While standing at the sign­-in sheet, Sissy said “Momma sign us all three in.” Momma signed herself in, and then started signing our names. She wrote “Sissy,” and then paused. She whispered to me as I stood beside her, “Carol, I can’t remember her last name.” She was disturbed by this lapse in her memory. Sissy and I both felt sick.

Folks, if you have been reading my blogs, or read my book, or heard me speak to groups, you would probably agree I have a fairly good handle on dementia, Alzheimer’s, and caregiving. However, on this particular morning, my knowledge, education and understanding of dementia did not keep me from being so very sad.

I realized Momma has forgotten the last names of her children. This is not news that is easy to take, but at least I understand the “why” of the situation. Nonetheless, Sissy and I both felt really sad that morning.

“That’s OK, Momma. Just sign us in as Larry, Moe, and Curly,” I said.
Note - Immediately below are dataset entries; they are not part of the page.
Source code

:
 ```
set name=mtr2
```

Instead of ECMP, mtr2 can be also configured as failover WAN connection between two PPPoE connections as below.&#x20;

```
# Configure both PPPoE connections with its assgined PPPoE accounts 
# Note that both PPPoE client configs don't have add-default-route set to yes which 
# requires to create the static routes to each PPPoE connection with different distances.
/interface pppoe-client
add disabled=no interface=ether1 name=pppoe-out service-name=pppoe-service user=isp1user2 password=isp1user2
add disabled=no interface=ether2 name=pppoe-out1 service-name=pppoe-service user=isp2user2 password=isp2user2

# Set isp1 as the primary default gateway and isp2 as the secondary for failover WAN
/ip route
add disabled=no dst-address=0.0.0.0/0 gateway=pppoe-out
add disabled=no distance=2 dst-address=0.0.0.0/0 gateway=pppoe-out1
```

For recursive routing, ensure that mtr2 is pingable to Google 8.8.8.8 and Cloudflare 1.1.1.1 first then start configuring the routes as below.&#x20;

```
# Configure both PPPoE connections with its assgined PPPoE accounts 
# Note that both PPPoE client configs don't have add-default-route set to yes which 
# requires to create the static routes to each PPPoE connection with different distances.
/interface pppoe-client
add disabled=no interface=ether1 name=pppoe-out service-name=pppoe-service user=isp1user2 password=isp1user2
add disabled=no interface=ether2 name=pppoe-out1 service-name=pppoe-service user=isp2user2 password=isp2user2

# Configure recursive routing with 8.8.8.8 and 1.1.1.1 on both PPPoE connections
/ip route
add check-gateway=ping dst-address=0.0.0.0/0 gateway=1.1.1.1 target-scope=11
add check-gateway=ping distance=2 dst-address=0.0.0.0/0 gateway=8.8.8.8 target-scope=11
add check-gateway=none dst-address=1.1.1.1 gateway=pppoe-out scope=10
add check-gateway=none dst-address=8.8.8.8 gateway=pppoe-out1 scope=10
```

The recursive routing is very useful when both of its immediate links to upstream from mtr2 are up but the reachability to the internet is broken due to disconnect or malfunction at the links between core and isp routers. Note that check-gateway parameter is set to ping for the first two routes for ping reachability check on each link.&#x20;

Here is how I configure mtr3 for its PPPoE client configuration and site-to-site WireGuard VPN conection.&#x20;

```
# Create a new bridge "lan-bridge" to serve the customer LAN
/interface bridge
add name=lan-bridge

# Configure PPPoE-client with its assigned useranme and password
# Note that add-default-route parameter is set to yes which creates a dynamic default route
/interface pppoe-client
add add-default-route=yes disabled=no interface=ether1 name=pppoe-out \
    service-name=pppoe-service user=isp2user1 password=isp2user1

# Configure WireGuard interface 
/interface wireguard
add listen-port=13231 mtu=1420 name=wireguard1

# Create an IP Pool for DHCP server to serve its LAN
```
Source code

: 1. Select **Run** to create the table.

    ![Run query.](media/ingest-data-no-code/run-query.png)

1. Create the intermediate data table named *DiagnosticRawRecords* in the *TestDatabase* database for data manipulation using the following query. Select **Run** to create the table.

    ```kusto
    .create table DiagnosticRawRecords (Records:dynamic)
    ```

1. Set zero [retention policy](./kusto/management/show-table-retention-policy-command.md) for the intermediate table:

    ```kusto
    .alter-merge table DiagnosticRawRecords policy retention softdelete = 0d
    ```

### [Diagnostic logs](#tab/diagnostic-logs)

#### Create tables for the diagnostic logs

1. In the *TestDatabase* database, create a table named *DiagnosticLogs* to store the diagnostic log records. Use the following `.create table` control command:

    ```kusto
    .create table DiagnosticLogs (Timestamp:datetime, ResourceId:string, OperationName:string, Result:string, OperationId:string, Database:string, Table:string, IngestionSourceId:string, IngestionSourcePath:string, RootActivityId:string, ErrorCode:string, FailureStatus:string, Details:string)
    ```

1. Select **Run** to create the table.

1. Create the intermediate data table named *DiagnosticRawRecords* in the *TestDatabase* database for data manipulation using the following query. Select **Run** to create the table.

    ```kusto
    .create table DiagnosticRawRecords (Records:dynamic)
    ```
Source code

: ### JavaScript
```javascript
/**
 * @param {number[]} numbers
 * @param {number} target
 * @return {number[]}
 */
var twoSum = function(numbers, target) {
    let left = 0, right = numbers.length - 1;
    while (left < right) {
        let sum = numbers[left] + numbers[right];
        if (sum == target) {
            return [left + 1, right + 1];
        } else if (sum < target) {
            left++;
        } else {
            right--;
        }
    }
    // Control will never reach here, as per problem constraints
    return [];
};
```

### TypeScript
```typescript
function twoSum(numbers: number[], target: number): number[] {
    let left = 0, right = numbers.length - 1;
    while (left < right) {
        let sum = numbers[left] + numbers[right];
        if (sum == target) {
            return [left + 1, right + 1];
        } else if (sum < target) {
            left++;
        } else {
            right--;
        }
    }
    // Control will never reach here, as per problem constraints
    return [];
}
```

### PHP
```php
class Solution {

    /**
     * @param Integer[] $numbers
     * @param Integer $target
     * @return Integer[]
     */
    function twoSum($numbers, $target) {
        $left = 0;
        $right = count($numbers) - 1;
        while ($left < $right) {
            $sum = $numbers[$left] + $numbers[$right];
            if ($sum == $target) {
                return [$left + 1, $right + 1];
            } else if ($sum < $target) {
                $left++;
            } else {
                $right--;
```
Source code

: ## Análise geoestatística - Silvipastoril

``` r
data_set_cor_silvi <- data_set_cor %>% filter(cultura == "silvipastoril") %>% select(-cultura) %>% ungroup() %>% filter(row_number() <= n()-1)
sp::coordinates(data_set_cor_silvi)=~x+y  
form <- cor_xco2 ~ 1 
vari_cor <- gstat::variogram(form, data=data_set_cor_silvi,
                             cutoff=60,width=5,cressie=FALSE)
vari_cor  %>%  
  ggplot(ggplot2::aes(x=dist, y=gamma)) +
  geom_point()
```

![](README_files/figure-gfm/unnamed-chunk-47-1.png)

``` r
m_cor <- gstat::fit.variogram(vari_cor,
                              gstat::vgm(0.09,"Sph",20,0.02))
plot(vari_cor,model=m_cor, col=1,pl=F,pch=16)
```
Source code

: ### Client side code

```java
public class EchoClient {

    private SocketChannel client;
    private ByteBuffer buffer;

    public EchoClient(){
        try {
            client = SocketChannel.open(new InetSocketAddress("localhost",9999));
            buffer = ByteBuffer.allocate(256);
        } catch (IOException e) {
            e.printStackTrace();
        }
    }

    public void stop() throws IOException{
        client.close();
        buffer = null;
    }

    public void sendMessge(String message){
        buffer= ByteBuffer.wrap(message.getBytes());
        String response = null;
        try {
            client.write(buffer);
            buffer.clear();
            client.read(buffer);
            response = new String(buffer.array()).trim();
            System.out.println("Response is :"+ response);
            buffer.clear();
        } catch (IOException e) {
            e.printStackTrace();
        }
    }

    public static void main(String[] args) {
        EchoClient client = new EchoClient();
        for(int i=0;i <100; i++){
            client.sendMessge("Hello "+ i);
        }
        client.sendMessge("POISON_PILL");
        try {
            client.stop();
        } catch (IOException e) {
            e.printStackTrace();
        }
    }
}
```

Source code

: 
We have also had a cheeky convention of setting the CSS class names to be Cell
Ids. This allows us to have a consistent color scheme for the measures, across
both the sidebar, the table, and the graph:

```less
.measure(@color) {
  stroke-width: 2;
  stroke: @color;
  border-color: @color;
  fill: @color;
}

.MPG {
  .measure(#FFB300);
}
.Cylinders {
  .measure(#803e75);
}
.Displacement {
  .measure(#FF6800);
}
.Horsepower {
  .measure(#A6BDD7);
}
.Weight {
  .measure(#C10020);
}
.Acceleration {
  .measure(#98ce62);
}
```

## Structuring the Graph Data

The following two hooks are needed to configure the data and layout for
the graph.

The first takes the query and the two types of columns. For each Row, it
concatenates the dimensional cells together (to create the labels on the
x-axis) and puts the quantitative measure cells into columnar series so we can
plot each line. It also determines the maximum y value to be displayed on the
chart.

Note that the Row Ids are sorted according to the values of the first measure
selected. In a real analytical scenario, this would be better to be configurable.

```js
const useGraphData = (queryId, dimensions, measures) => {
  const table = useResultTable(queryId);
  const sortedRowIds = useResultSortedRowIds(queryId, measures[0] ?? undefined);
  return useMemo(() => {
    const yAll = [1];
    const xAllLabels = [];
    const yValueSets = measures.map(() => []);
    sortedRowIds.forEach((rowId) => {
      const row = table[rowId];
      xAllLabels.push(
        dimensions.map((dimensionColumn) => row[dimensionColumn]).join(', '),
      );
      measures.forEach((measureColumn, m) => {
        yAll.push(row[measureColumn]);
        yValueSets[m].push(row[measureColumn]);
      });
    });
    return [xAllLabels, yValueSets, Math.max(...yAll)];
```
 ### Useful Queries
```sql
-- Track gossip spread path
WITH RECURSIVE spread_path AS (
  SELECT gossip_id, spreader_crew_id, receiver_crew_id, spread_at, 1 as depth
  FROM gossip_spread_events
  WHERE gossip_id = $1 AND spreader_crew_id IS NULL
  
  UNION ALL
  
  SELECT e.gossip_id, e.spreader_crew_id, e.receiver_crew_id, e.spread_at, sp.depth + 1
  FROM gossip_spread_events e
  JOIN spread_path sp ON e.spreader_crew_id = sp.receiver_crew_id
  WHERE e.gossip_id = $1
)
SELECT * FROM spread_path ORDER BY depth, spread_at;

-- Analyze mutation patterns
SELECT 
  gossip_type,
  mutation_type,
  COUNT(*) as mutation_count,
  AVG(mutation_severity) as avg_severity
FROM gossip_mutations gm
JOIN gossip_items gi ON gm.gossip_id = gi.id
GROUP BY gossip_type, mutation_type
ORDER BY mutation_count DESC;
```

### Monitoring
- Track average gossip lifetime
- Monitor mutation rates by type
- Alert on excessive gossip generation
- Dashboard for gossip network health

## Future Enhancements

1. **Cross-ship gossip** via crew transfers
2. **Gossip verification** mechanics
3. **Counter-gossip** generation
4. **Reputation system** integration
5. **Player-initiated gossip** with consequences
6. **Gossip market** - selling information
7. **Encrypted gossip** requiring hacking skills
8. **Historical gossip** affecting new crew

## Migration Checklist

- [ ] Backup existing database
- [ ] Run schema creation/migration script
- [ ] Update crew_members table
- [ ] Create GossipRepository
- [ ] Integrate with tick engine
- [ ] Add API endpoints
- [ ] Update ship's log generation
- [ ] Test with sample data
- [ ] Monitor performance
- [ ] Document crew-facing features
I could have made a big deal of her memory loss, but that wouldn’t have changed or helped the situation in any way. Laughing off the issue, and going on with the day as if nothing had happened, proved to be a good way to handle the sadness we all three felt.

Life is full of no matter what disabilities, illnesses, or trials we face. It has been proven repeatedly that laughter is truly good medicine. When someone has dementia, laughter is essential. Momma is a happier person when we are silly. Honestly, there are times it makes us tired to be so very UP all the time, but having dementia is making HER tired, also. We will continue to do our part to make her life happy. You see, her smile brings tons of joy to our day.

Hope that gives you Something To Ponder.